Tom Coon retires after three decades of service

When it comes to careers, it might be fair to say Tom Coon was blessed with beginner’s luck.

Coming from a firefighting family — his father, Reginald, and his two uncles both served with the Bridgeport Fire Department — Mr. Coon knew from a young age he wanted to follow in their footsteps.

“I loved going down to the firehouse with my father,” he said during his final shift last week, adding that the sights and sounds there and the family events when his father and uncles would tell stories of the fires they had been to just stoked his desire.

“I thought, ‘Wow, I want to be a part of that.’ I didn’t care much where I served, I just wanted to be in the fire service.”

So, fresh out of Notre Dame High School in Fairfield, he applied for the first position he saw, which happened to be in Wilton.

At the time, Mr.
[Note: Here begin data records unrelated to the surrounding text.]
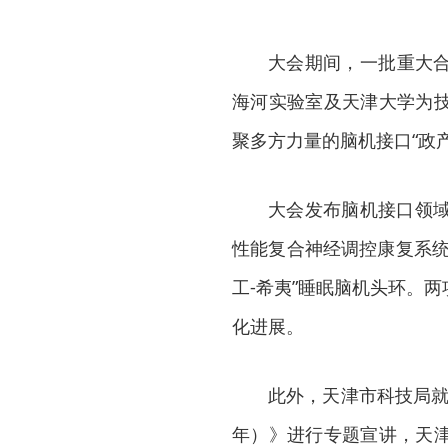
大会期间，一批重大
海河实验室及天津大学为
聚多方力量的脑机接口“政
大会发布脑机接口领域
性能复合神经调控康复系统
工-希夷”睡眠脑机头环。
化进展。
此外，天津市科技局就
年）》进行专题宣讲，天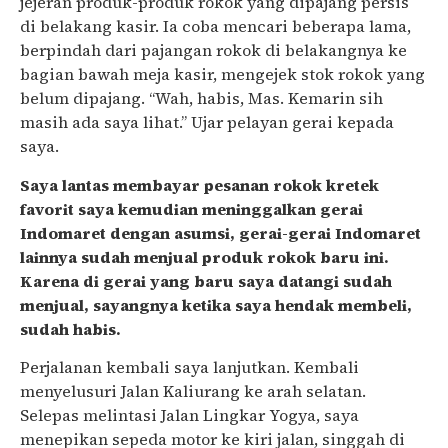
jejeran produk-produk rokok yang dipajang persis
di belakang kasir. Ia coba mencari beberapa lama,
berpindah dari pajangan rokok di belakangnya ke
bagian bawah meja kasir, mengejek stok rokok yang
belum dipajang. “Wah, habis, Mas. Kemarin sih
masih ada saya lihat.” Ujar pelayan gerai kepada
saya.
Saya lantas membayar pesanan rokok kretek
favorit saya kemudian meninggalkan gerai
Indomaret dengan asumsi, gerai-gerai Indomaret
lainnya sudah menjual produk rokok baru ini.
Karena di gerai yang baru saya datangi sudah
menjual, sayangnya ketika saya hendak membeli,
sudah habis.
Perjalanan kembali saya lanjutkan. Kembali
menyelusuri Jalan Kaliurang ke arah selatan.
Selepas melintasi Jalan Lingkar Yogya, saya
menepikan sepeda motor ke kiri jalan, singgah di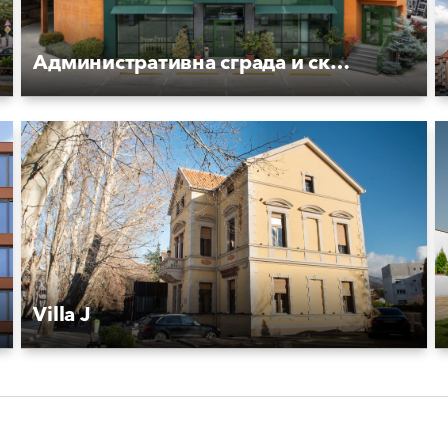
Административна сграда и склад Никон
Villa J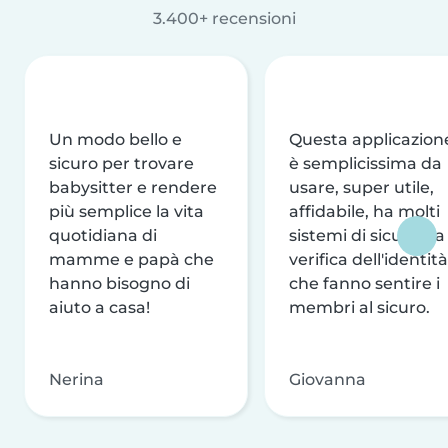
3.400+ recensioni
Un modo bello e
Questa applicazion
sicuro per trovare
è semplicissima da
babysitter e rendere
usare, super utile,
più semplice la vita
affidabile, ha molti
quotidiana di
sistemi di sicurezza
mamme e papà che
verifica dell'identità
hanno bisogno di
che fanno sentire i
aiuto a casa!
membri al sicuro.
Nerina
Giovanna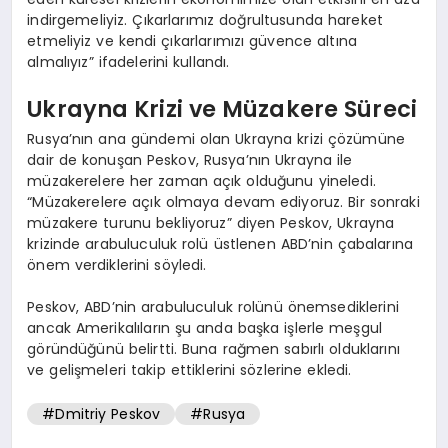
indirgemeliyiz. Çıkarlarımız doğrultusunda hareket
etmeliyiz ve kendi çıkarlarımızı güvence altına
almalıyız” ifadelerini kullandı.
Ukrayna Krizi ve Müzakere Süreci
Rusya’nın ana gündemi olan Ukrayna krizi çözümüne
dair de konuşan Peskov, Rusya’nın Ukrayna ile
müzakerelere her zaman açık olduğunu yineledi.
“Müzakerelere açık olmaya devam ediyoruz. Bir sonraki
müzakere turunu bekliyoruz” diyen Peskov, Ukrayna
krizinde arabuluculuk rolü üstlenen ABD’nin çabalarına
önem verdiklerini söyledi.
Peskov, ABD’nin arabuluculuk rolünü önemsediklerini
ancak Amerikalıların şu anda başka işlerle meşgul
göründüğünü belirtti. Buna rağmen sabırlı olduklarını
ve gelişmeleri takip ettiklerini sözlerine ekledi.
#Dmitriy Peskov
#Rusya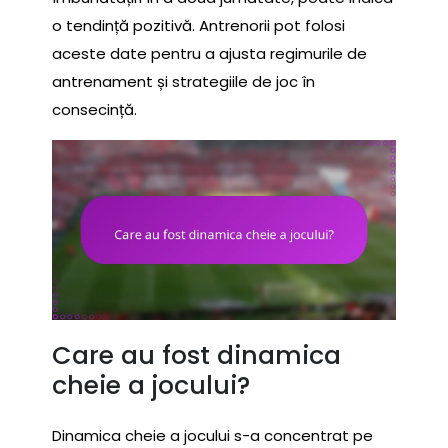
o tendință pozitivă. Antrenorii pot folosi
aceste date pentru a ajusta regimurile de
antrenament și strategiile de joc în
consecință.
Care au fost dinamica
cheie a jocului?
Dinamica cheie a jocului s-a concentrat pe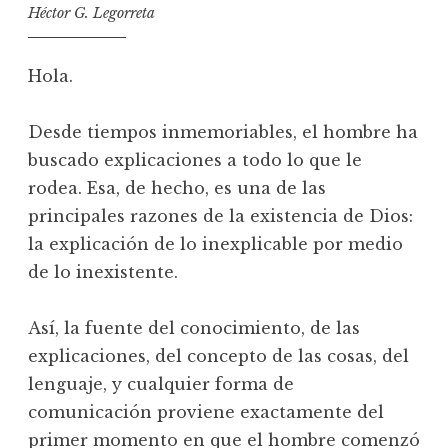
Héctor G. Legorreta
Hola.
Desde tiempos inmemoriables, el hombre ha
buscado explicaciones a todo lo que le
rodea. Esa, de hecho, es una de las
principales razones de la existencia de Dios:
la explicación de lo inexplicable por medio
de lo inexistente.
Así, la fuente del conocimiento, de las
explicaciones, del concepto de las cosas, del
lenguaje, y cualquier forma de
comunicación proviene exactamente del
primer momento en que el hombre comenzó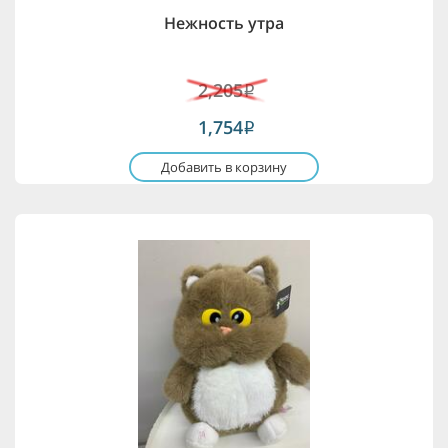
Нежность утра
2,205
i
1,754
i
Добавить в корзину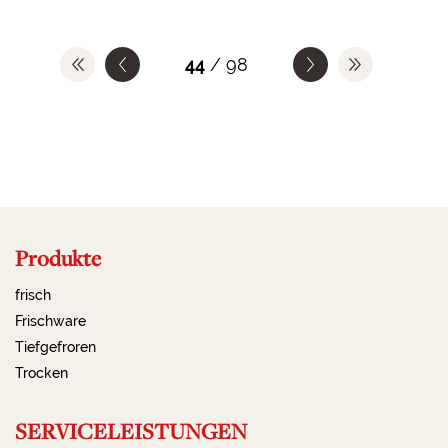
44
/ 98
Produkte
frisch
Frischware
Tiefgefroren
Trocken
SERVICELEISTUNGEN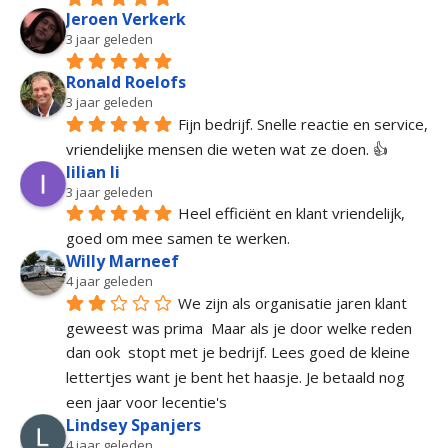
Jeroen Verkerk
3 jaar geleden
Ronald Roelofs
3 jaar geleden
Fijn bedrijf. Snelle reactie en service, 
vriendelijke mensen die weten wat ze doen. 👍
lilian li
3 jaar geleden
Heel efficiënt en klant vriendelijk, 
goed om mee samen te werken.
Willy Marneef
4 jaar geleden
We zijn als organisatie jaren klant 
geweest was prima  Maar als je door welke reden 
dan ook  stopt met je bedrijf. Lees goed de kleine 
lettertjes want je bent het haasje. Je betaald nog 
een jaar voor lecentie's
Lindsey Spanjers
4 jaar geleden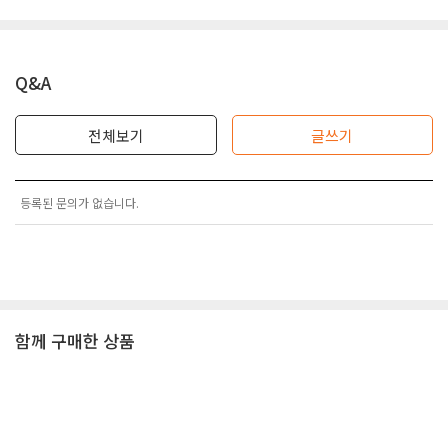
Q&A
전체보기
글쓰기
등록된 문의가 없습니다.
함께 구매한 상품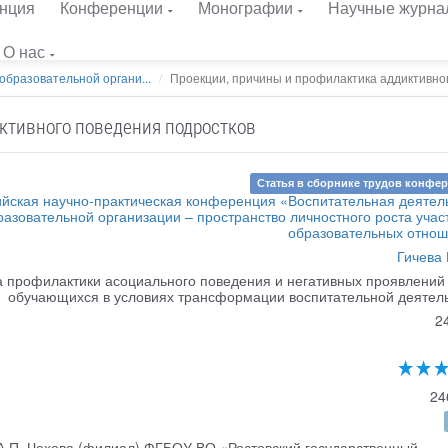
нция
Конференции
Монографии
Научные журна
О нас
образовательной органи...
Проекции, причины и профилактика аддиктивного
ктивного поведения подростков
Статья в сборнике трудов конфе
йская научно-практическая конференция «Воспитательная деятел
разовательной организации – пространство личностного роста учас
образовательных отно
Гичева 
 профилактики асоциального поведения и негативных проявлений
обучающихся в условиях трансформации воспитательной деятел
2
24
 А.П. Чехова (филиал) ФГБОУ ВО «Ростовский государственный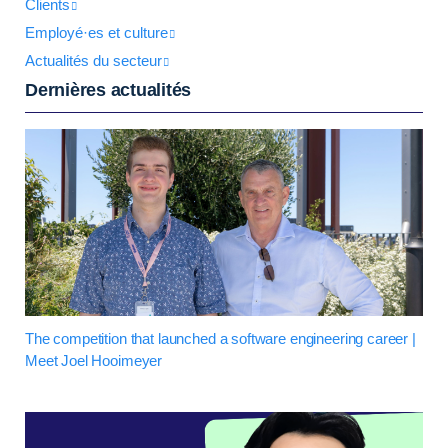
Clients
Employé·es et culture
Actualités du secteur
Dernières actualités
The competition that launched a software engineering career |
Meet Joel Hooimeyer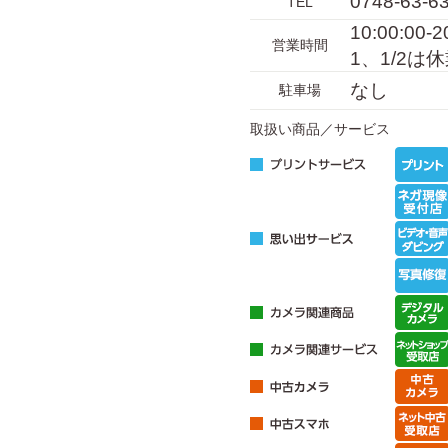
0748-63-6
TEL
10:00:00
営業時間
1、1/2は
なし
駐車場
取扱い商品／サービス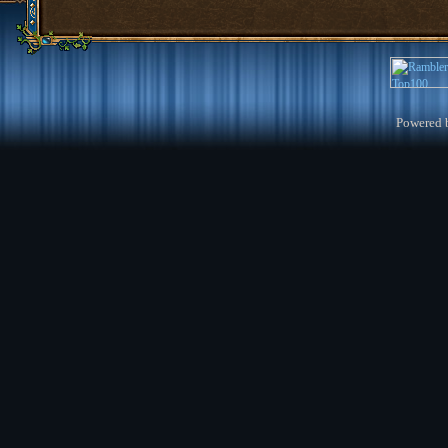
Powered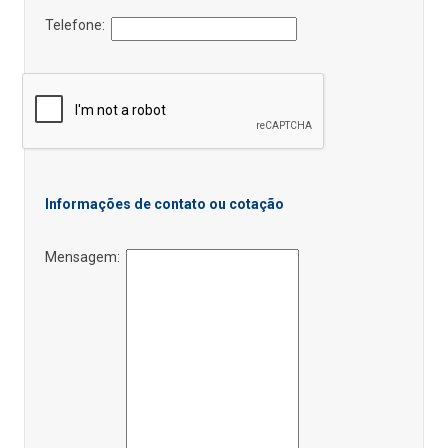
Telefone:
Informações de contato ou cotação
Mensagem: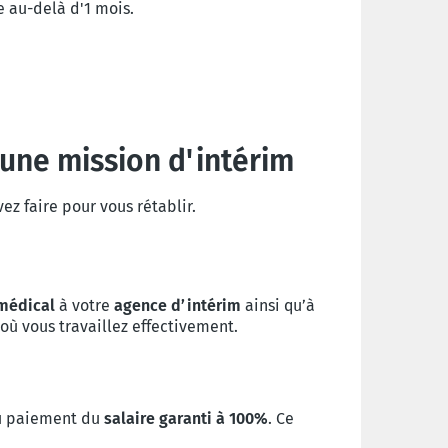
 au-delà d'1 mois.
une mission d'intérim
ez faire pour vous rétablir.
 médical
à votre
agence d’intérim
ainsi qu’à
où vous travaillez effectivement.
au paiement du
salaire garanti à 100%
. Ce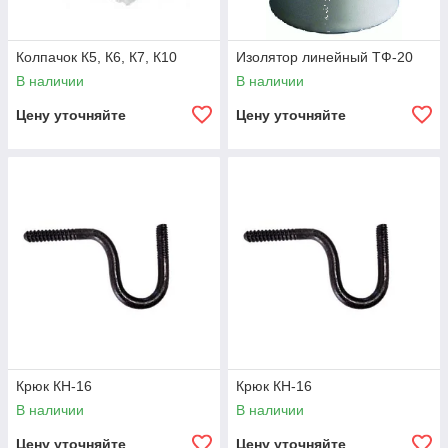
Колпачок К5, К6, К7, К10
Изолятор линейный ТФ-20
В наличии
В наличии
Цену уточняйте
Цену уточняйте
Крюк КН-16
Крюк КН-16
В наличии
В наличии
Цену уточняйте
Цену уточняйте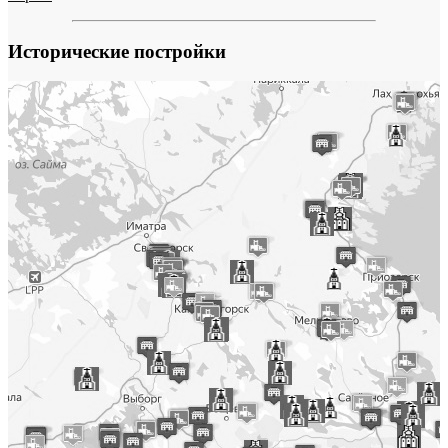
Исторические постройки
Coon had no direct fire experience. He’d never been a volunteer firefighter. But he studied for and took the three-part test — written, agility, and oral boards — and he was successful.

He joined the Wilton Fire Department in October 1980. On Friday, Jan. 31, at 7 a.m., he finished his final shift and retired effective Feb. 1.

The first few years of his career he spent a lot of time being trained, because, he discovered, he was one of only a few firefighters hired who didn’t come with a volunteer background.

When asked what he enjoyed most about his career, he said, “I love the camaraderie among the members of the department.

“We work 24-hour shifts, we live together. We share our ups and downs. We get to know one another’s families. It’s very group-minded.”

The unpredictable nature of the job also appealed to him.

“You never know what you’re going to find,” he said.

One memorable call occurred in 1986. “We responded to a house fire on Olmstead Hill Road. There was an elderly woman trapped inside. We pulled her out and I did CPR,” he said. Not only did the woman survive the incident, she lived for many years after.

“It was a group effort,” he said, that was recognized by the Wilton Fire Department and Connecticut Firefighters Association.

Not surprisingly, many things have changed since he began his career 33 years ago, most notably in the area of personal protection.

“Our equipment has come a long way, from our helmets to our boots and everything in between,” he said.

The department’s role as an emergency service has expanded as well. “It is so much more than fires. We go to all kinds of emergencies,” he said.

“When someone is at their wit’s end, they call the fire department. We have rescued our share of cats in trees, dogs in ice, ducks in storm drains,” he said with a smile. “We respond to strange odors and smells. We have two dozen types of elevator keys. We have a way to get in.”

When they are not out on a call, the firefighters spend their mornings performing preventive maintenance on the department’s trucks.

“We check our vehicles from front to back,” he said, cleaning and washing equipment. That is followed by two hours of training.

“In the afternoon we work on special projects the chief assigns.”

When asked if the community could do anything to help firefighters, he said, “Lots of houses don’t have numbers on them. Some have common drives that aren’t well marked. Houses being better marked would be helpful, especially at night.”

Deputy Chief Mark Amatrudo described Mr. Coon as “a firefighter’s firefighter. By that, I mean that he was a quiet leader who mastered his craft, empathetic to the public, provided training and guidance where necessary without making a big deal of it, and could be depended upon to complete any task assigned to him. He always maintained his calm disposition and professionalism, no matter what circumstances he faced. Tom was a steadying influence and an informal leader to the new guys, as well as veteran firefighters.

“Although training will still take place, the usual joking will go on and the trucks will still respond, things will be different. Tom will be gone, but his legacy will remain with us. Although we will miss him, we wish him a long and happy retirement. As is the case in the fire service, we look forward to our other veteran firefighters assuming the roles and responsibilities that Tom previously completed so well.”

During his tenure Mr. Coon was involved in the firefighters’ union, Local 2233, which he enjoyed. The union runs a Toys for Tots drive every year and sponsors a holiday lunch for seniors at Ogden House, among other community service projects.

“I’ve been on every committee I could get my hands on,” he said. “That’s kept me busy. I’ve had no time for outside hobbies.”

That will change quickly. Mr. Coon and his wife, Lori, sold their house in Shelton and she is already in their new home on the east coast of Florida.

“I’m going to have to take up some hobbies,” he said. “I have to learn to golf and fish.”

In some ways, Wilton won’t be far behind. “I’ve loved my entire career here,” he said. “I have warm memories I will look back on for years to come.”